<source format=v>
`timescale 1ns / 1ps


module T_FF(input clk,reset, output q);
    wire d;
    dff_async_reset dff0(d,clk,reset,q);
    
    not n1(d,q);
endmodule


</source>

· · ·

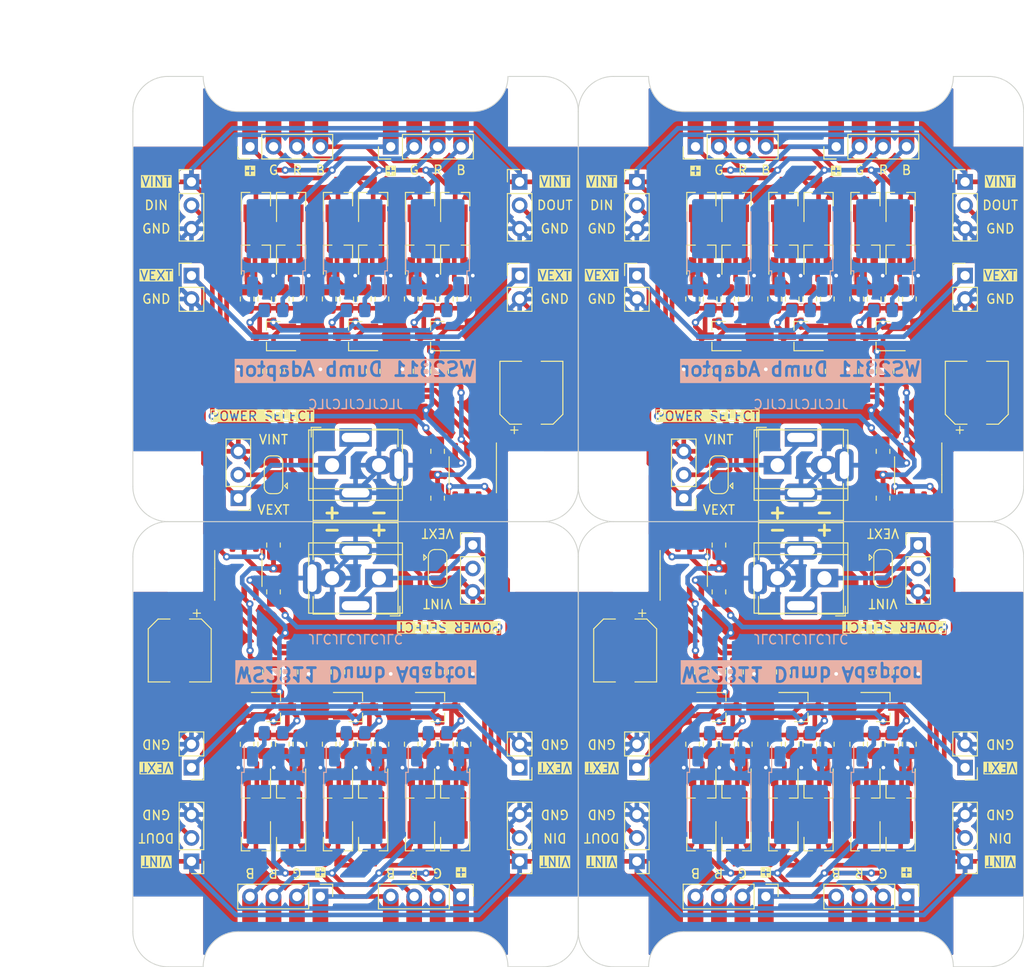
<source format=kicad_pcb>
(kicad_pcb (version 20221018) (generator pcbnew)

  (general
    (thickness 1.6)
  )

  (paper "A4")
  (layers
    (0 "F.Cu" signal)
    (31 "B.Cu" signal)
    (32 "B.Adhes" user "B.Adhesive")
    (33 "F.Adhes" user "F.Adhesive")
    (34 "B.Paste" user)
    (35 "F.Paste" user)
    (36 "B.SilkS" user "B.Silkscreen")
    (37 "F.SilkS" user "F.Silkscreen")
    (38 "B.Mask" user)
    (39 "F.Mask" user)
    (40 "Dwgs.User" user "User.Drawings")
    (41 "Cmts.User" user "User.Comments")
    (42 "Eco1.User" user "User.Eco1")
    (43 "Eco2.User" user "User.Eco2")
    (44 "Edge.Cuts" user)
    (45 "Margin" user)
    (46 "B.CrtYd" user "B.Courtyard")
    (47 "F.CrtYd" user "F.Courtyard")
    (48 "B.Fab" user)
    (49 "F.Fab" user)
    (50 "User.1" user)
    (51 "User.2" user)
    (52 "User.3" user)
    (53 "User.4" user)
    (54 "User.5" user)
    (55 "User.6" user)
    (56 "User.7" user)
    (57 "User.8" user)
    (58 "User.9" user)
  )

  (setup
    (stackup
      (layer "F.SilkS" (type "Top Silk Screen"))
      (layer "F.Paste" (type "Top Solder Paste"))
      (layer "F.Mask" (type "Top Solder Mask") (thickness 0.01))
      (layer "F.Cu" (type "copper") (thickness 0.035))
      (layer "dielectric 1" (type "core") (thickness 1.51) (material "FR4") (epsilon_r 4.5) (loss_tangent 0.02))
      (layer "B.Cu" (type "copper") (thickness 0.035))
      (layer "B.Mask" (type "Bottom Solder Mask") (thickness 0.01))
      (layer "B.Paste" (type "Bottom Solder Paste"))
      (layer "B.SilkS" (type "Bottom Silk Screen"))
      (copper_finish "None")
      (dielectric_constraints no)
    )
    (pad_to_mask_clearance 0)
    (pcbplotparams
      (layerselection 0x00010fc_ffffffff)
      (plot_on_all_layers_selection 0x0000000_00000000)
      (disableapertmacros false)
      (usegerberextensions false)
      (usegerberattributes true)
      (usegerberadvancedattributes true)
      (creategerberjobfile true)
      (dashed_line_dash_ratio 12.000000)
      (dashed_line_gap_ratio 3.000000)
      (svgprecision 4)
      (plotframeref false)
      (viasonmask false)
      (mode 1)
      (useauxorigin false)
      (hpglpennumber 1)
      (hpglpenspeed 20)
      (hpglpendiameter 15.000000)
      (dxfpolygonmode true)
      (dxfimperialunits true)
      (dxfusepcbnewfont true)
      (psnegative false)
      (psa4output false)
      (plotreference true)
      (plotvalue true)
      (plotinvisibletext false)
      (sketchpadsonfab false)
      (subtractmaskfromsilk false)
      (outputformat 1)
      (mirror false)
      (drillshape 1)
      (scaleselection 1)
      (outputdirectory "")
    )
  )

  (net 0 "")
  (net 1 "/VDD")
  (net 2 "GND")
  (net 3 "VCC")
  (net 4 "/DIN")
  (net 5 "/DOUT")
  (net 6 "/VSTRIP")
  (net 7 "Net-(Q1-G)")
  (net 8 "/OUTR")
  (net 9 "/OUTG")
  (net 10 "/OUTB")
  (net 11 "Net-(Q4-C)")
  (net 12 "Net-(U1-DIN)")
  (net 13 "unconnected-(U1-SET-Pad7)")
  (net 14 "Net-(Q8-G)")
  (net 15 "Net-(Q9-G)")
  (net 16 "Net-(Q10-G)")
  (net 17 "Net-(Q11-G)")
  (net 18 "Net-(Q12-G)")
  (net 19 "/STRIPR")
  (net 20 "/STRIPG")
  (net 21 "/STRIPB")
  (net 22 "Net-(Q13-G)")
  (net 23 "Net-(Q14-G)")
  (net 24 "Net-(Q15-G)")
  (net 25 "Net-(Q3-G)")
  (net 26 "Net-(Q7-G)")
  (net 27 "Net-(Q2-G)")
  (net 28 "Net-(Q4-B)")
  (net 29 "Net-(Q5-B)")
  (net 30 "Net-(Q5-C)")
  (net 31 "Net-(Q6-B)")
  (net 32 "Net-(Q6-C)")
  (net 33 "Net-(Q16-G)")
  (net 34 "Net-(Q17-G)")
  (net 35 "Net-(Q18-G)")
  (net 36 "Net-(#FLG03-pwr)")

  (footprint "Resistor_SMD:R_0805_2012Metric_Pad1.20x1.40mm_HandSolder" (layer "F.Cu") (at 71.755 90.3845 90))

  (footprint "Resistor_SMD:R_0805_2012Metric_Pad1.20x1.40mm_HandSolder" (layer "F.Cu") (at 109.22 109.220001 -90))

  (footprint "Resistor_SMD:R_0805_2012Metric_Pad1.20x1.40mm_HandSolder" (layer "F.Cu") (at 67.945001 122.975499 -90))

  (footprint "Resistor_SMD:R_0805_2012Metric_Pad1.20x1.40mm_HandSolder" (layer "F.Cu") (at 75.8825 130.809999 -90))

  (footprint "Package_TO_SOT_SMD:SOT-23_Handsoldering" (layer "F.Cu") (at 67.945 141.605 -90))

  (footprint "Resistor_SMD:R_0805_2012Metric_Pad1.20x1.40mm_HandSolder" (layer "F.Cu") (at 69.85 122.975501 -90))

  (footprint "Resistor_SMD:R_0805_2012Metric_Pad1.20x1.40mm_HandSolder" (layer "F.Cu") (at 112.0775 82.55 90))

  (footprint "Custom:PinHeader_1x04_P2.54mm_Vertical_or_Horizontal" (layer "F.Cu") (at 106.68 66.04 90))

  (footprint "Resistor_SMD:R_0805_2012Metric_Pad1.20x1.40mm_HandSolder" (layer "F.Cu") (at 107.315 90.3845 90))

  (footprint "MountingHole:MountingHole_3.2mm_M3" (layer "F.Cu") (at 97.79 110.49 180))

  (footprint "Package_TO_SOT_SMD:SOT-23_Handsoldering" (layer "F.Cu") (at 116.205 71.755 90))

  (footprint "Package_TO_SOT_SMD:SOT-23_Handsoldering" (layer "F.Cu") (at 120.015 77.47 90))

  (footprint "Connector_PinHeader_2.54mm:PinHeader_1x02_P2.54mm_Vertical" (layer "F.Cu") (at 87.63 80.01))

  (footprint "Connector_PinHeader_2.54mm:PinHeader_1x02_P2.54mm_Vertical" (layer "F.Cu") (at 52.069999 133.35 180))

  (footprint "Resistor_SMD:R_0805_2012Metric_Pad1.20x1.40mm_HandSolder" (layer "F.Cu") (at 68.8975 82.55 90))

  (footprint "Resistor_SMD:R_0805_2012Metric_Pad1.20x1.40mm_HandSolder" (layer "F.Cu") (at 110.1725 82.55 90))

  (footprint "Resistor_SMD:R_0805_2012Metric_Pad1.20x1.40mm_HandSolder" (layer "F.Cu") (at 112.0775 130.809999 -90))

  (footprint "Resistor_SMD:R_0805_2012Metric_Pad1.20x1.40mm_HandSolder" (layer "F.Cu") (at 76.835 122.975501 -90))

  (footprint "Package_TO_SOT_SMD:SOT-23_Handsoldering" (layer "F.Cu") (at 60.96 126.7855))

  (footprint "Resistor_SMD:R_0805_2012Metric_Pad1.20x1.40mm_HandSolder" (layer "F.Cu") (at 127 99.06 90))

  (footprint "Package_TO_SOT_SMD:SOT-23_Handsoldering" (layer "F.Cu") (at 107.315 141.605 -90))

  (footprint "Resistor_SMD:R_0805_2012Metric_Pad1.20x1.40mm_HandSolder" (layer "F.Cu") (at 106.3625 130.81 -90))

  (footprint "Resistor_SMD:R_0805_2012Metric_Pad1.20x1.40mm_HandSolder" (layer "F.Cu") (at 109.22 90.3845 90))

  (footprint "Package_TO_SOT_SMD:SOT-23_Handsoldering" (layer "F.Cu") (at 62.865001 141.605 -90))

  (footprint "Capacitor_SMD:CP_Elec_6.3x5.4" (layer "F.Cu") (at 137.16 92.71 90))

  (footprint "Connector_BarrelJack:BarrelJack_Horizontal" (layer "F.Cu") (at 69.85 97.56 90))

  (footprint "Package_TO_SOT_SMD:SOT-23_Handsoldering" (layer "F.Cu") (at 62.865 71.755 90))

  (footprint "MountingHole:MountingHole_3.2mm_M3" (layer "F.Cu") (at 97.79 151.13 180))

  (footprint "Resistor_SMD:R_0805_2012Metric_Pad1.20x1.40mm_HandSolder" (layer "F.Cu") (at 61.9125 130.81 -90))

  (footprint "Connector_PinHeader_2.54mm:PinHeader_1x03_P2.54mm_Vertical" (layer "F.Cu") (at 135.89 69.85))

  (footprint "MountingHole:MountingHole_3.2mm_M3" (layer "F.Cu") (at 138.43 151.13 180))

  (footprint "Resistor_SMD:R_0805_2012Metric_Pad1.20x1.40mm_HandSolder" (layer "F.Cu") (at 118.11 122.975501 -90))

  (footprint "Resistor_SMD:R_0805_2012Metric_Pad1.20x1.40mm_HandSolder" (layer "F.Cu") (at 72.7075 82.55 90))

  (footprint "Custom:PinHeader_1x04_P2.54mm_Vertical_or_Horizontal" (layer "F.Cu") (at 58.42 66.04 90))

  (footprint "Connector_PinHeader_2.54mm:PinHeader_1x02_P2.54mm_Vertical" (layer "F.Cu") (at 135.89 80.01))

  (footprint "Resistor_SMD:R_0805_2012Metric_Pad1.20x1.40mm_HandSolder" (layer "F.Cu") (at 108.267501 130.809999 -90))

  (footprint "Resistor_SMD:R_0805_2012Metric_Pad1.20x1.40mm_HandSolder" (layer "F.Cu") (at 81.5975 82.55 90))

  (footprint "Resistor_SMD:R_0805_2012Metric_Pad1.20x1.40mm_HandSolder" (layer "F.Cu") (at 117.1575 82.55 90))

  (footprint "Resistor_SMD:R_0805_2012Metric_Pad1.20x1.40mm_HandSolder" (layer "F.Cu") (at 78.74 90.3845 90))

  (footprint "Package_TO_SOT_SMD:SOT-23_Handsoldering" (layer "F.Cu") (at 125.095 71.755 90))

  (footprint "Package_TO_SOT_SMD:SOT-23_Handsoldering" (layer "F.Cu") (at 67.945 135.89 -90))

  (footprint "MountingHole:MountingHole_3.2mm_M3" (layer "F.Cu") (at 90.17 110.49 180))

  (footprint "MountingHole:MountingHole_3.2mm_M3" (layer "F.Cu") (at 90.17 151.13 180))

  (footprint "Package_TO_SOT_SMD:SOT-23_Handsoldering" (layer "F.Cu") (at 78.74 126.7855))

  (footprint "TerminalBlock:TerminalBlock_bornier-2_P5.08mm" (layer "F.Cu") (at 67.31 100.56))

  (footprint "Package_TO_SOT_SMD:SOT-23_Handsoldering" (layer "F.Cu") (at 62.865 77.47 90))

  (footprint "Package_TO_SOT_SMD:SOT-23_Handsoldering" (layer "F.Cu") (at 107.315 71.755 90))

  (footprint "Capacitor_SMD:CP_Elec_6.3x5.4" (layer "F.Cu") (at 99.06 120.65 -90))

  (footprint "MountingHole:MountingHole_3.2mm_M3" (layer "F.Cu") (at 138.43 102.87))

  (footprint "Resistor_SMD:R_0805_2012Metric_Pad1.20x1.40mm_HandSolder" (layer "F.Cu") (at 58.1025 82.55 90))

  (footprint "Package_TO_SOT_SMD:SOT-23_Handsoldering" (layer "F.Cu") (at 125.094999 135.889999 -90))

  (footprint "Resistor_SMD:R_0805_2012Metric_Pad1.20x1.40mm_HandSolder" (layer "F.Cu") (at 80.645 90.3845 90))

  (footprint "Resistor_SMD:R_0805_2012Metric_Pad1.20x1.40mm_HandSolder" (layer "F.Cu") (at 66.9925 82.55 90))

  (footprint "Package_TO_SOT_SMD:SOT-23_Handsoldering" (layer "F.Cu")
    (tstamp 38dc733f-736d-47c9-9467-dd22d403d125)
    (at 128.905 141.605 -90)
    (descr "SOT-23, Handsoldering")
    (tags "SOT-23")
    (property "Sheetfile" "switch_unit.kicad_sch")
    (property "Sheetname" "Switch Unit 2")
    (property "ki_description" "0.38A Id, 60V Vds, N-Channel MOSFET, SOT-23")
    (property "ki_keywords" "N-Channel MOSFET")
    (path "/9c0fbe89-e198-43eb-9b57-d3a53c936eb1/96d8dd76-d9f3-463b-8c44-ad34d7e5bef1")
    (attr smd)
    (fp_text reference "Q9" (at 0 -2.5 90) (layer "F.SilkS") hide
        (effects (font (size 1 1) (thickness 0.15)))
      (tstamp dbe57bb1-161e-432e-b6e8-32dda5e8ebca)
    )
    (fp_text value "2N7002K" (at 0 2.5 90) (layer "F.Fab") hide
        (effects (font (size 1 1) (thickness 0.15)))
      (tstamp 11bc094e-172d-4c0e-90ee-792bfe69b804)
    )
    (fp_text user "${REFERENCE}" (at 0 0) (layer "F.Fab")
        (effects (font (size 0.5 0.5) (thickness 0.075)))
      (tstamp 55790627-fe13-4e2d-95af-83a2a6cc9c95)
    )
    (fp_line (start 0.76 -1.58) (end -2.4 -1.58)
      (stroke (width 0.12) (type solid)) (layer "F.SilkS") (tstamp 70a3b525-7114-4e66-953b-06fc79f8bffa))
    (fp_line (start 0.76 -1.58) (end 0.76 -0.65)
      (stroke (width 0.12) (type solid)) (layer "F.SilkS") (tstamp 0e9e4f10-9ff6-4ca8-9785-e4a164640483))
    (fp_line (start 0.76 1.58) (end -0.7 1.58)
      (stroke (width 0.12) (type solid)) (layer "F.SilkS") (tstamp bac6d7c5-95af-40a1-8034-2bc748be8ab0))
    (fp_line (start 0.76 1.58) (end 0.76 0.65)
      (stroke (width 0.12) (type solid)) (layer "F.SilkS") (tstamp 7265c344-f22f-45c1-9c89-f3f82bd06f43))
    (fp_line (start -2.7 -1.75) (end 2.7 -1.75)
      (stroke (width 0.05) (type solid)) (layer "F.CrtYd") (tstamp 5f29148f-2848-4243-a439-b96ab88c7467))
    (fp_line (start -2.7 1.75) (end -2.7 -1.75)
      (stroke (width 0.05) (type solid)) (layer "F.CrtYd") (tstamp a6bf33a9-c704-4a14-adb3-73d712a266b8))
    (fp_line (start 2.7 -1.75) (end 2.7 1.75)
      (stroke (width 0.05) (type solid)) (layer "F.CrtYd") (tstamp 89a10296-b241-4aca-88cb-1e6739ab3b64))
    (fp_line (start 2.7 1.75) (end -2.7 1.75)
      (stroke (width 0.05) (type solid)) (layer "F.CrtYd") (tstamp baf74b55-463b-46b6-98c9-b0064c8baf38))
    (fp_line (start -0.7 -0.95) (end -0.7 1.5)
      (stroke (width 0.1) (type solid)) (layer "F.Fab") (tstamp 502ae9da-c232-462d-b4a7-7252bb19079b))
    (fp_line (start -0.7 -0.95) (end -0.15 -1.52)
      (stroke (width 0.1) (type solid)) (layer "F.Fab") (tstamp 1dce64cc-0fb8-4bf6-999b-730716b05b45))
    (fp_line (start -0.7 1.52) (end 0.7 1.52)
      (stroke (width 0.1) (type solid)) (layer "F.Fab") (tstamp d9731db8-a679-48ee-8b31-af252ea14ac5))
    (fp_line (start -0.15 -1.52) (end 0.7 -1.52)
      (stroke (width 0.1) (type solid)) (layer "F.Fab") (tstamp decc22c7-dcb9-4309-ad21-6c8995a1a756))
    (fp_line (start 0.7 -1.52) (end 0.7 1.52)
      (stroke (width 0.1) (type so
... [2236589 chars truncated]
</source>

· · ·

> _Request_
Where a line of the material holds the word "Paste", copy that line.

> _Your solution_
    (34 "B.Paste" user)
    (35 "F.Paste" user)
      (layer "F.Paste" (type "Top Solder Paste"))
      (layer "B.Paste" (type "Bottom Solder Paste"))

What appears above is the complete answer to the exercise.